Assignment 2 for MIS 510, Spring 2009
Feedforward/Backpropagation Neural Network for Data Analysis: An Experiment on the Iris Data Set
Due: Wednesday, March 25, 2009
1. Instruction
You are requested to implement a Feed-Forward/Back-propagation (FF/BP) based neural network program for data mining purposes. The FF/BP program needs to be developed from scratch by following the paper described in Dr. Chen's neural network handout.
Your neural network program should be used to help you identify three types of Iris (Iris setosa, Iris versicolor, and Iris Virginica) based on four different attributes (sepal length, sepal width, petal length, and, petal width) -- this is the famous "Fisher Iris Data," first reported in "The use of multiple measurements in taxonomic problems," by R. A. Fisher, in Ann. Eugenics, 7, Pt. II, Pages 179-188. The TA will provide the data file for testing.
Your need to perform testing on various parameters of significance in your FF/BP program. In addition to parameter testing, you are requested to perform testing on your data set using hold-out sampling and training-tuning-testing procedure (1/3-1/3-1/3).

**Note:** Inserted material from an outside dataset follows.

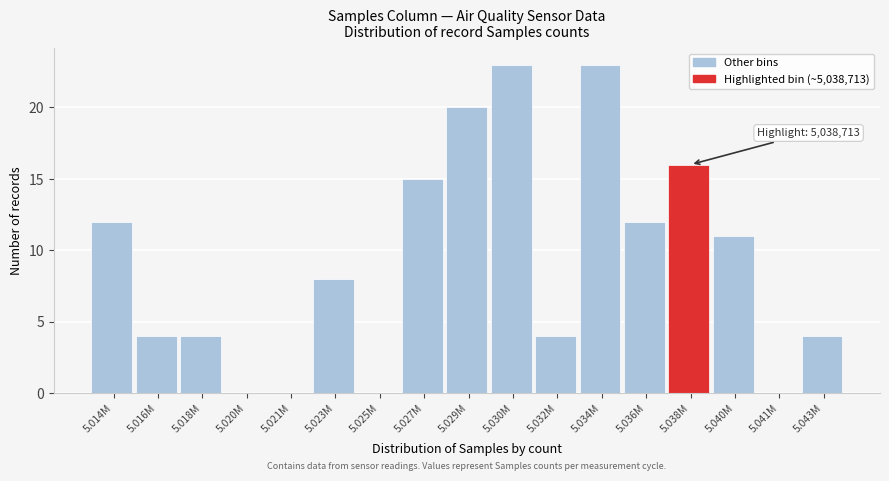

Reading right to left, list all the values displayed in this chart.

5.043M=4	5.041M=0	5.040M=11	5.038M=16	5.036M=12	5.034M=23	5.032M=4	5.030M=23	5.029M=20	5.027M=15	5.025M=0	5.023M=8	5.021M=0	5.020M=0	5.018M=4	5.016M=4	5.014M=12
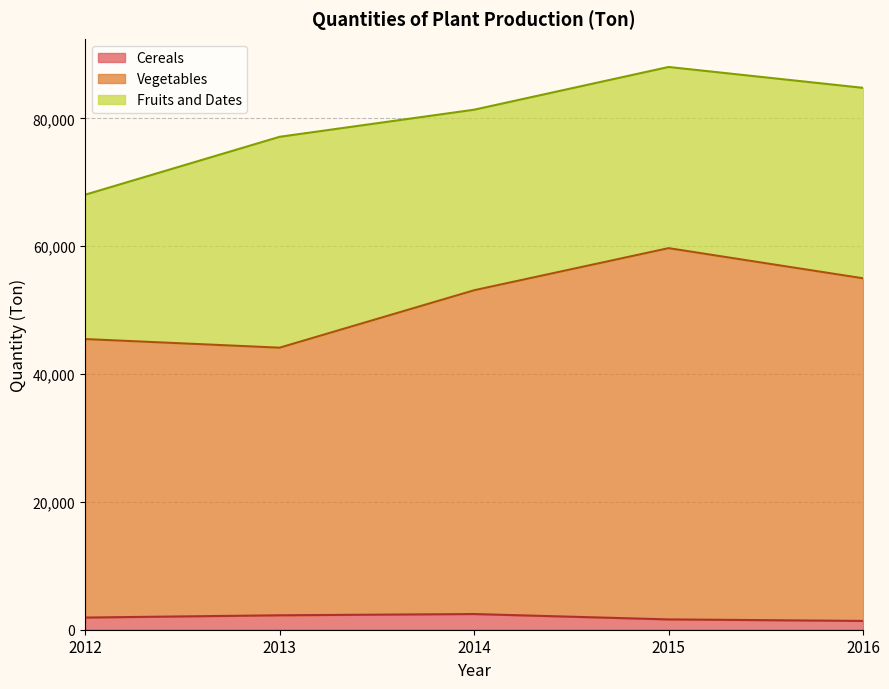

Is it true that Cereals equals 1904.0 at 2012?

True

There are 150 records in the Iris data file. For the hold-out sampling, you should use the first 1/3 (50 instances) for training, the following 1/3 for tuning, and the remaining 1/3 for testing (and reporting performances). Please detail your experimental procedure and result in the report.
2. Requirements
You should prepare a summary report (3-5 pages) describing your experimental procedure and the performance (accuracy for the testing records) of the program. Please identify the best performance case for your program. You program should also print out the final values of the link weights (w1 and w2) of the best performance case. You should also show sample graphs for training and tuning (in Appendix), and discuss the effects of the following parameters: number of hidden units, learning rate, and number of epochs.

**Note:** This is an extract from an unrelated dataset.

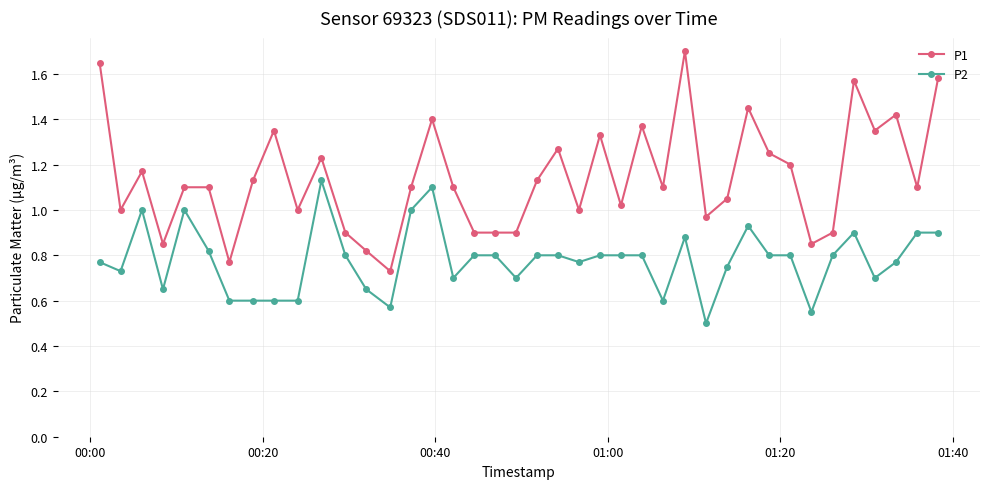

Which series has the largest total across all categories?

P1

Hand in the following output (hard copy):
1. The summary report
2. Your program listing
3. The sample run output.
The burden of showing that your program runs properly is on you. You should present as many meaningful test cases as possible. Please also send your code (soft copy) to your TA for verification.

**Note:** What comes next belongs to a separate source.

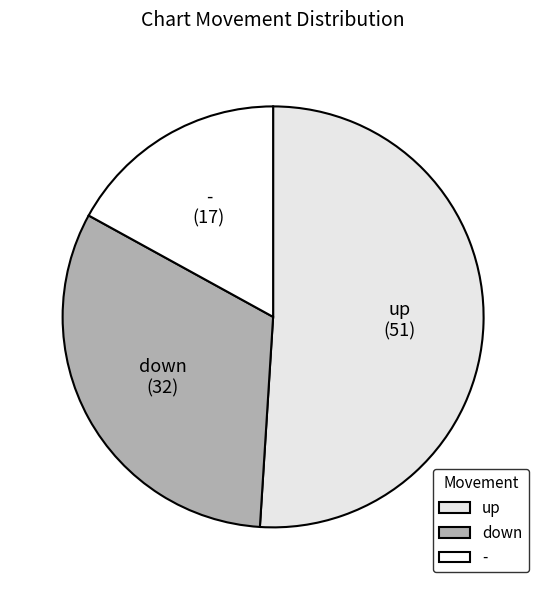

Does - account for over 50% of the chart?

No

There will be no late submission. Partially-completed assignments will receive partial credits. This is an individual assignment!!!
3. Bonus (5%)
A 5% bonus will be awarded to students who compare your FF/BP program with another technique, e.g., regression analysis, discriminant analysis, etc. You should use the same Iris data set for testing purposes. Please document their performances and discuss pros/cons. The other technique does not need to be implemented from scratch. You are allowed to use existing software or tool.